It was a true power lunch of lobster and an exotic mushroom salad held in a private dining room at the United Nations on June 24, 1997. Thirty seven invited participants were co-hosted by Ambassador Razali Ismail, President of the UN General Assembly, and Mr. Bjorn Stigson, Executive Director of the World Business Council on Sustainable Development (WBCSD) to examine steps toward establishing terms of reference for business sector participation in the policy setting process of the UN and partnering in the uses of UN development assistance funds. The players in the meeting were fifteen high level representatives of government, including three heads of state, the Secretary General of the UN, the Administrator of UNDP, and the UN Under Secretary General responsible for presiding over the UN Commission on Sustainable Development, the Secretary General of the International Chamber of Commerce, ten CEOs of transnational corporations (TNCs). The CEOs were mostly members of the WBCSD, a council of transnational corporations originally organized by Stephan Schmidheiny and Maurice Strong to represent the interests of global corporations at the United Nations Conference on Environment and Development in Rio in 1992.
In a limited gesture toward transparency and multi-stakeholder participation, two “academics” and two NGOs were invited to observe. The academics were Jonathan Lash of World Resources Institute and myself. Chee Yoke Ling of the Third World Network and Victoria “Vicki” Tauli-Corpuz of the Indigenous Peoples’ Network, Philippines, were the NGO participants.
The meeting’s outcome was preordained. It closed with Ambassador Razali, President of the General Assembly, announcing that a framework for the involvement of the corporate sector in UN decision making would be worked out under the auspices of the Commission on Sustainable Development.

■ **Source data**:
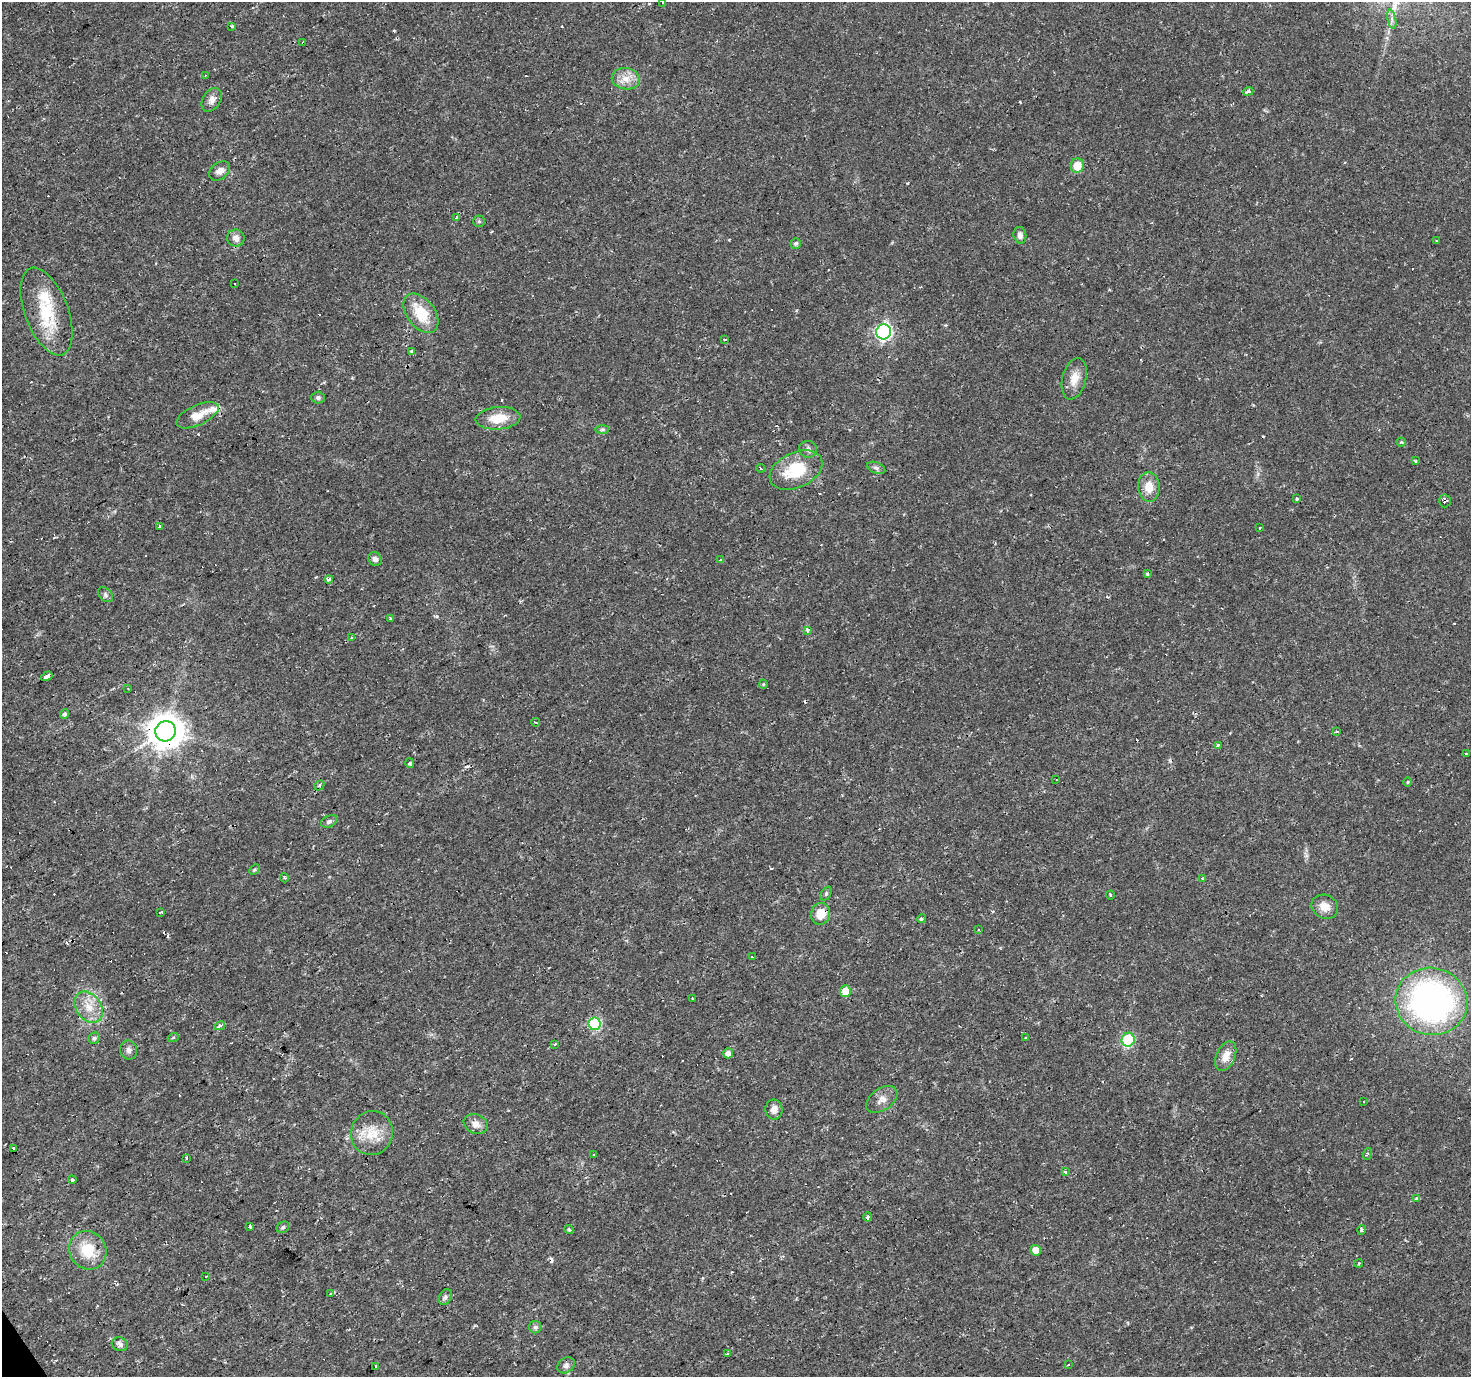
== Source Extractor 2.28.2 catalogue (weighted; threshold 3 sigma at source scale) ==
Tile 7 of 4 x 4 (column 3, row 2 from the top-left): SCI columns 2940-4408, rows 2863-4237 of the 5878 x 5787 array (HDU 1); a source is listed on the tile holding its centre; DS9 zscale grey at full resolution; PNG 1473 x 1379 px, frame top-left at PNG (2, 2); each listed source drawn as its Kron ellipse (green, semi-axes under 4 px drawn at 4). Shown black and unused: <1% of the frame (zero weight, under 2 of 3 exposures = <1% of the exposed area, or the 3 px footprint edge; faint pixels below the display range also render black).
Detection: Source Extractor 2.28.2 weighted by HDU 2 'WHT'; one run over the whole footprint, this tile lists its part. Background 0.0199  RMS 0.0024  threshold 0.011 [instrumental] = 3 sigma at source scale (4.5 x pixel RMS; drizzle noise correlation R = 1.50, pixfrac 1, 0.0396/0.0396 arcsec/px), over >= 5 px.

■ **Exercise description**:
Decide whether each statement agrees with the account of the June 1997 UN lunch. Answer yes or no for each and quote the words that decide it.
1. The President of the UN General Assembly co-hosted the meeting.
2. Three NGOs were invited to observe.
3. The framework for corporate involvement was to be worked out under the Commission on Sustainable Development.

■ **Solution to this task**:
1. Yes: "co-hosted by Ambassador Razali Ismail, President of the UN General Assembly"
2. No: "two “academics” and two NGOs were invited to observe"
3. Yes: "would be worked out under the auspices of the Commission on Sustainable Development"